It didn't take long for the voices of denial to kick in when Canada was labelled this week as a world loser in providing child care.

The great white north has fallen far behind child-care standards in other western democracies with a "dismal" junkyard of starving, unregulated programs, said a startling review from the Organization for Economic Co-operation and Development.

Other developed nations invest more than twice the amount Canada spends, in terms of economic output, on early-childhood education. Outside of Quebec, fewer than 20 per cent of kids under age six with working parents are in regulated child-care spaces, compared to 78 per cent in Denmark, 69 per cent in France and 60 per cent in Britain.

British Columbia was singled out as having more pathetic child care than Saskatchewan, Manitoba and Prince Edward Island, with a "lack of clarity about policy, strategies and implementation."

By any measure this is shocking business for a nation that would rather hide behind a false sense of moral superiority than give its youngsters the same opportunities available elsewhere.

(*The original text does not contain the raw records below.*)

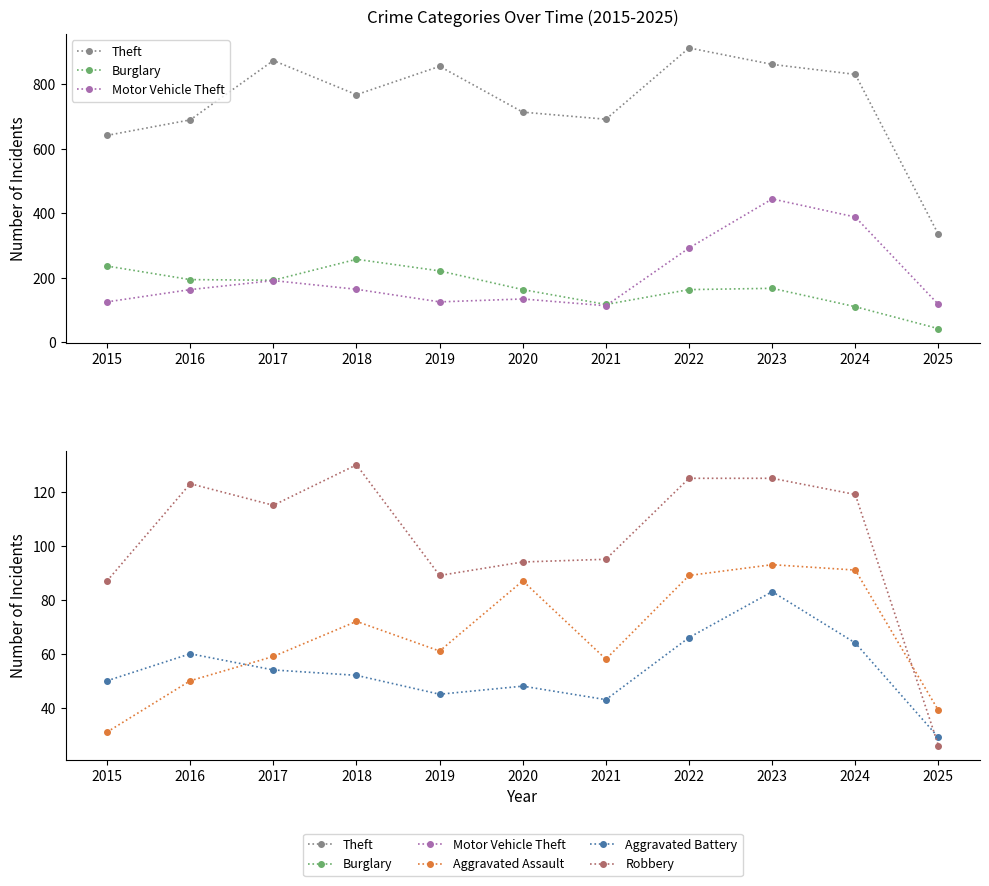

Rank the categories by Theft value from highest to lowest.

2022, 2017, 2023, 2019, 2024, 2018, 2020, 2021, 2016, 2015, 2025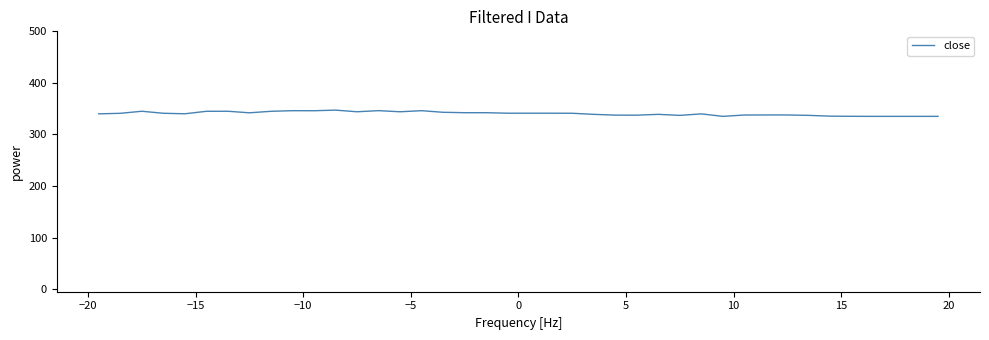

What is the greatest value displayed?

347.2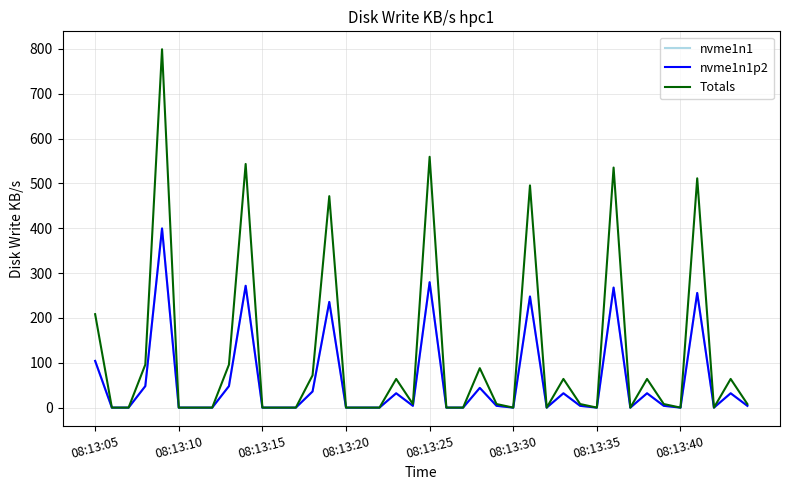

Does the chart have visible grid lines?

Yes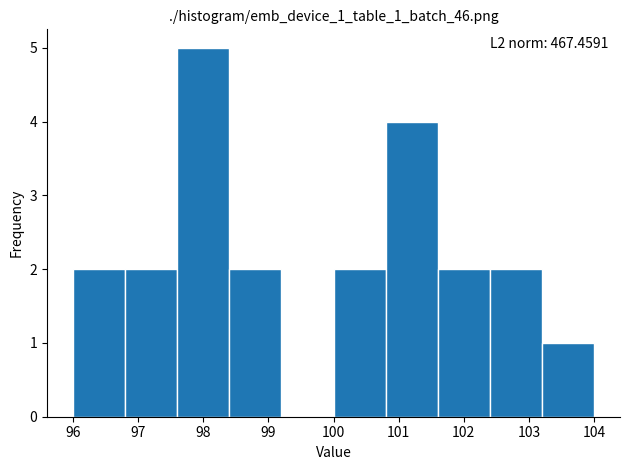

Over which range of the x-axis is the bar tallest?

97.6 to 98.4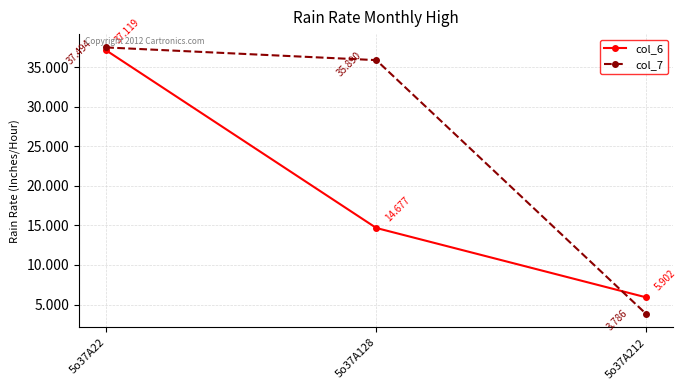

Which series changed the most between 5o37A22 and 5o37A212?

col_7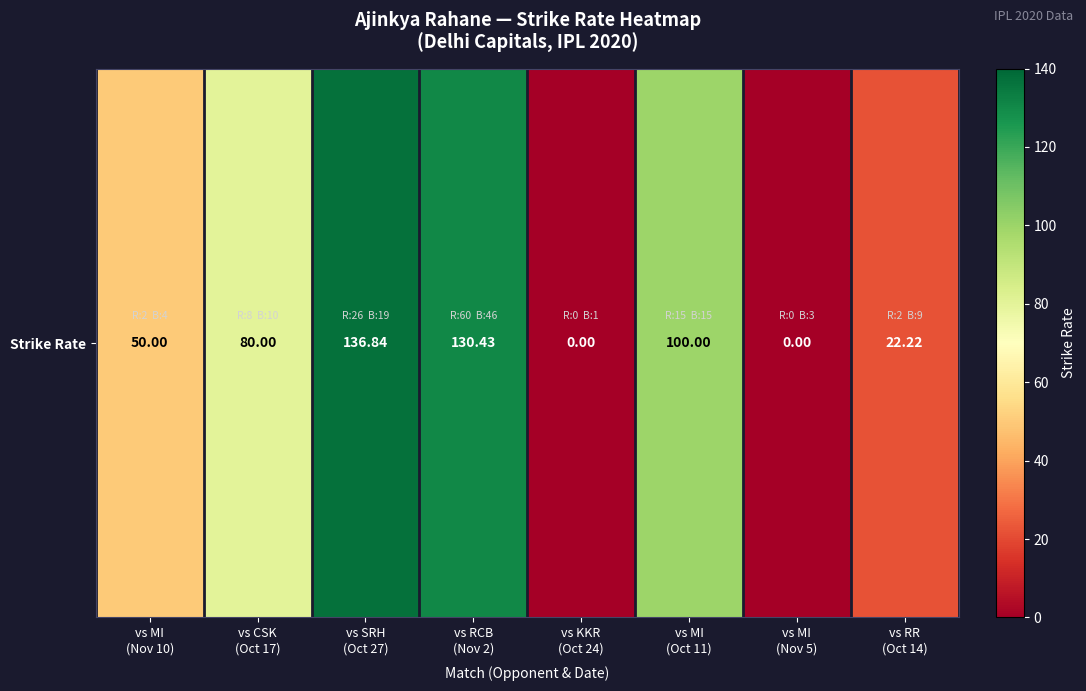

List the labels in order of value, largest first.

vs SRH
(Oct 27), vs RCB
(Nov 2), vs MI
(Oct 11), vs CSK
(Oct 17), vs MI
(Nov 10), vs RR
(Oct 14), vs KKR
(Oct 24), vs MI
(Nov 5)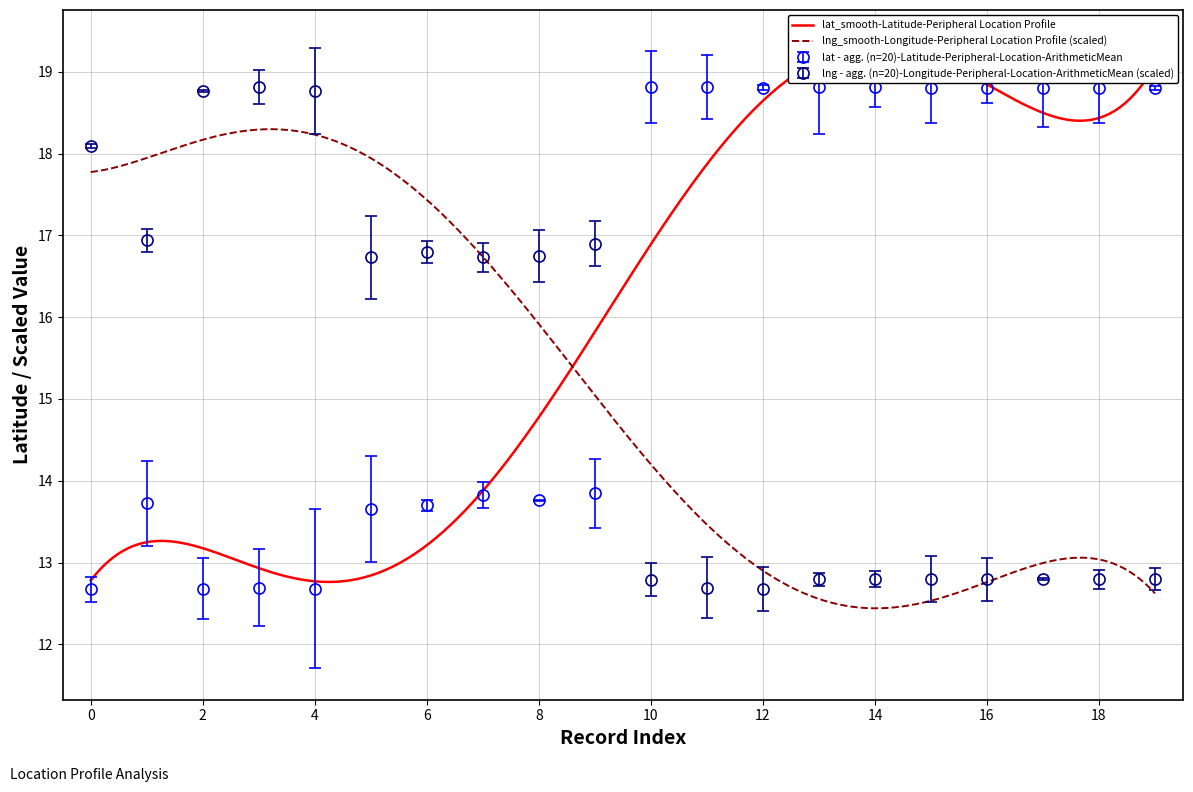

Reading left to right, extract all data points from this chart.

lat: 0=12.7	1=13.7	2=12.7	3=12.7	4=12.7	5=13.7	6=13.7	7=13.8	8=13.8	9=13.8	10=18.8	11=18.8	12=18.8	13=18.8	14=18.8	15=18.8	16=18.8	17=18.8	18=18.8	19=18.8
lng: 0=18.1	1=16.9	2=18.8	3=18.8	4=18.8	5=16.7	6=16.8	7=16.7	8=16.7	9=16.9	10=12.8	11=12.7	12=12.7	13=12.8	14=12.8	15=12.8	16=12.8	17=12.8	18=12.8	19=12.8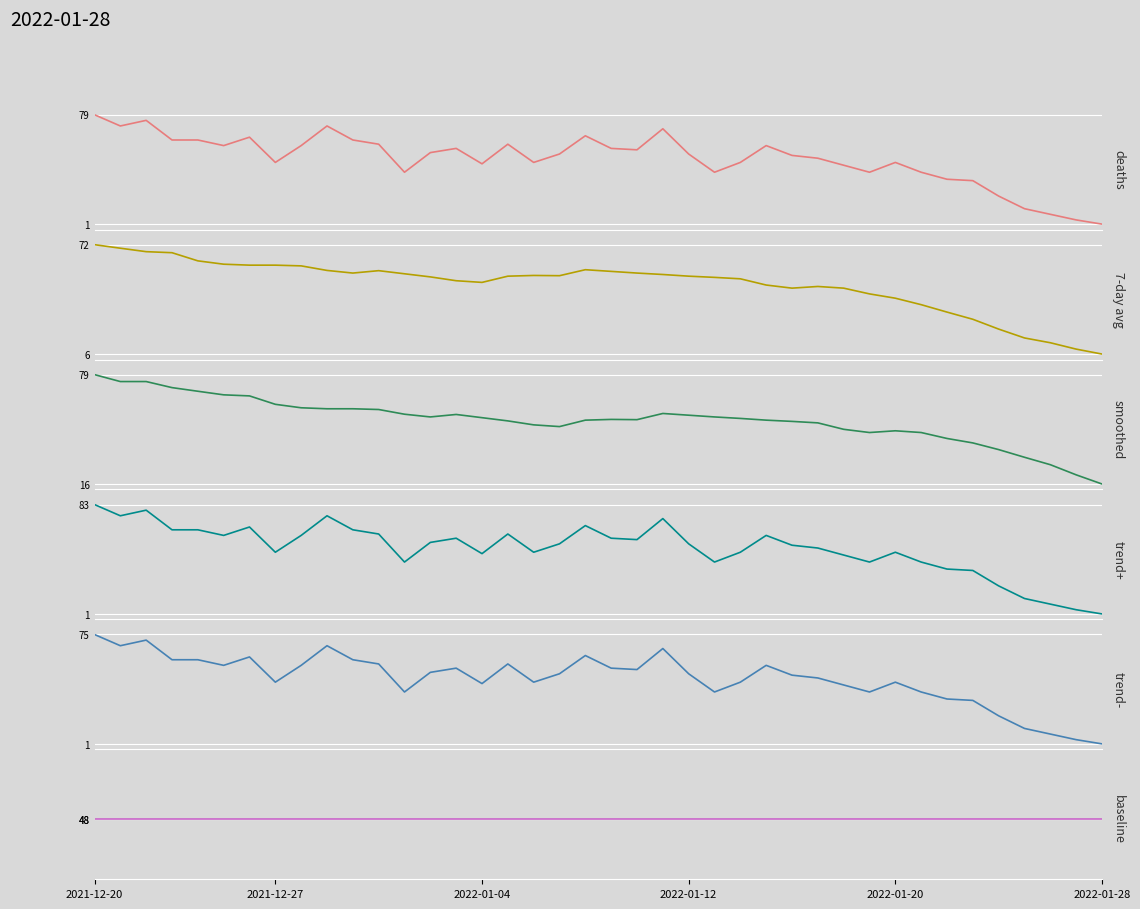

At how many categories does at least one series exceed 50?

29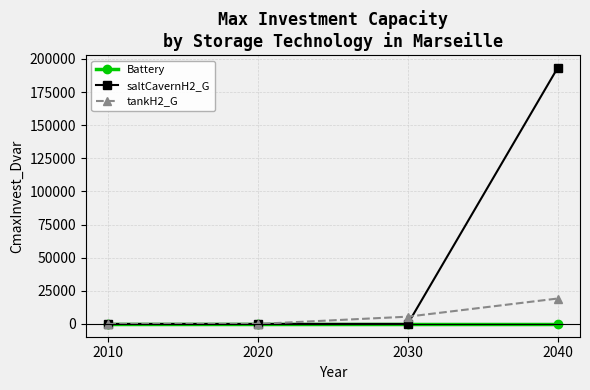

True or false: tankH2_G has more than 1 interior local peaks.

False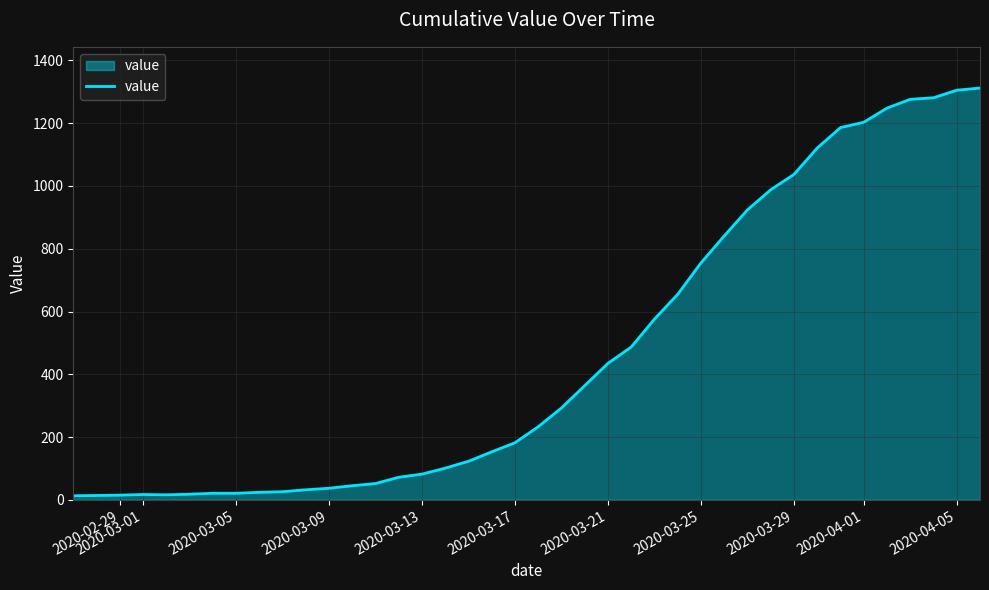

What is the difference between the maximum and minimum values?

1299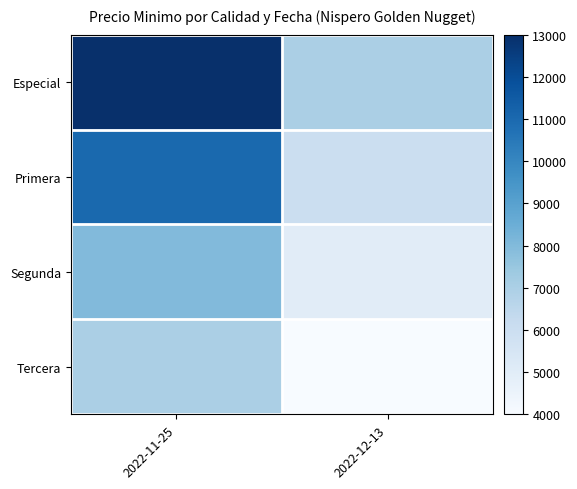

At which category is the sum across all series the highest?

2022-11-25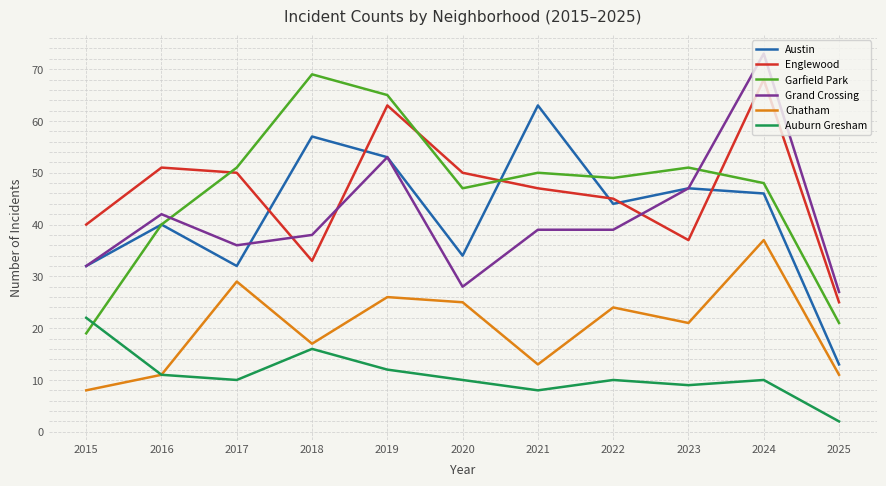

Is this an area chart (filled region under the line)?

No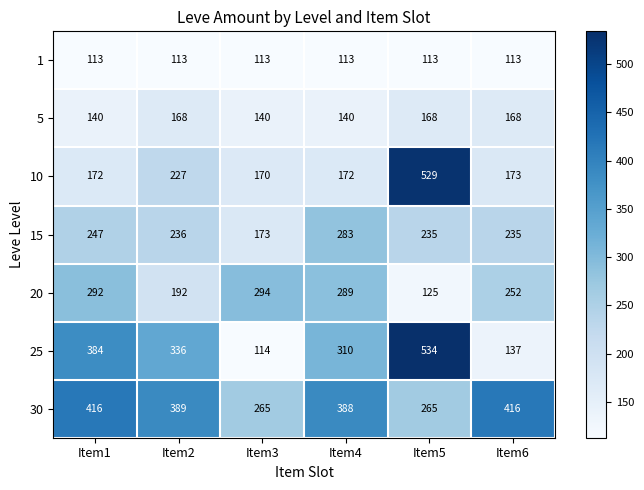

At which label does 30 first exceed 389?

Item1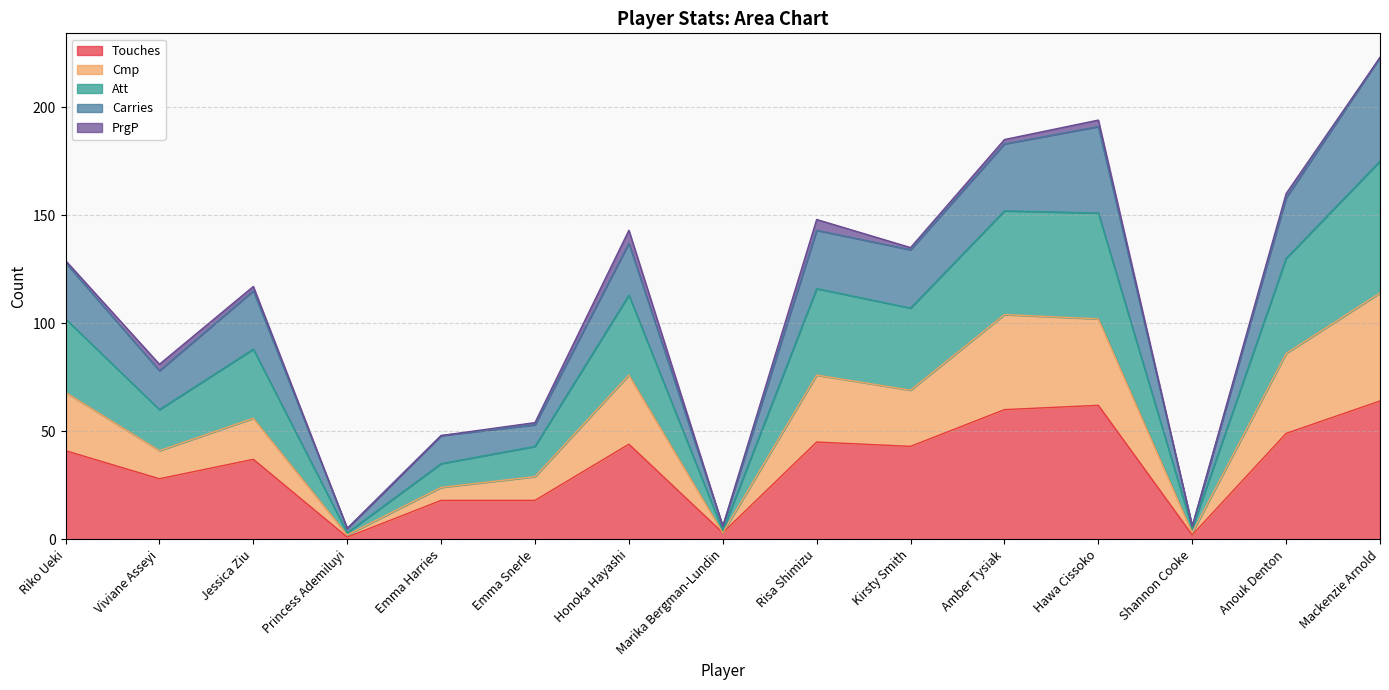

At how many categories does at least one series exceed 3?

15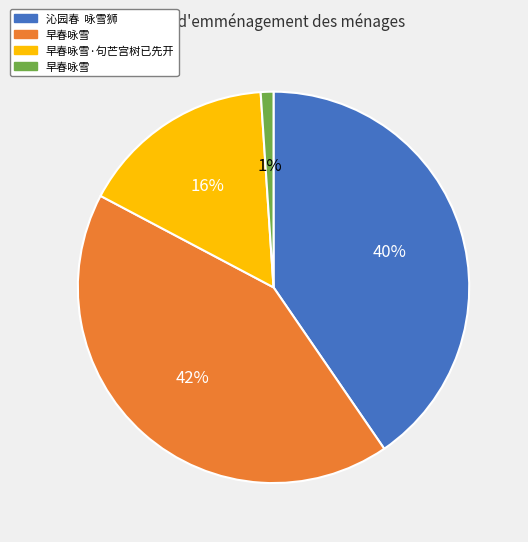

Is there a majority slice in this chart?

No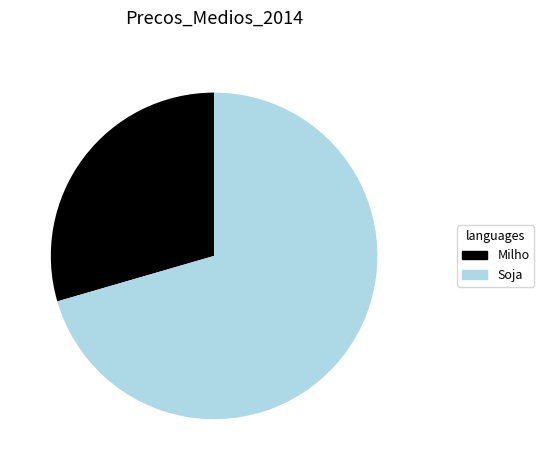

Which slice is the largest?

Soja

But not to the voices of tax cuts, free enterprise and less government, who see investing in essential social programs as wasteful mollycoddling of whiners too lazy to become entrepreneurial millionaires.

In an editorial yesterday that represents the best of "I'm Alright Jack" thinking, The National Post rained scorn on the "Paris-based" report:

"This reflects the now-fashionable view among the elites that the job of raising children should be taken as much as possible out of the hands of mothers, fathers, aunts, uncles, grandparents, neighbours and friends, and transferred to government-regulated and subsidized professionals with graduate degrees in early childhood education."

Parents should depend on "relatives and friends," the Post argued, then suggested "parents should have a wide range of options" in child care, and Canada's "priority should be to preserve existing options."

This is a fine attitude for well-heeled families that can afford the best in private child care, but exactly what options are available to Canada's working poor?

Not many if they live outside Quebec or Manitoba, where child-care fees are regulated. The OECD says that in other provinces, parents pay an "excessive" share averaging 50 per cent of child-care costs, compared to "approximately 25 per cent across Europe."

Single parents and low-income families had the lowest rates of access to subsidized programs in Canada, a maze of complex rules and uneven standards.

Why would we want to preserve such a shambles?

We don't, and there is a modest glimmer of hope in the $5-billion child-care package promised by federal Liberals. Social Development Minister Ken Dryden will meet next week with the provinces to coax them aboard an upgraded national system, with funding to begin in the February federal budget.

Better late than never. It is time to re-invest in our children and put this national disgrace to bed.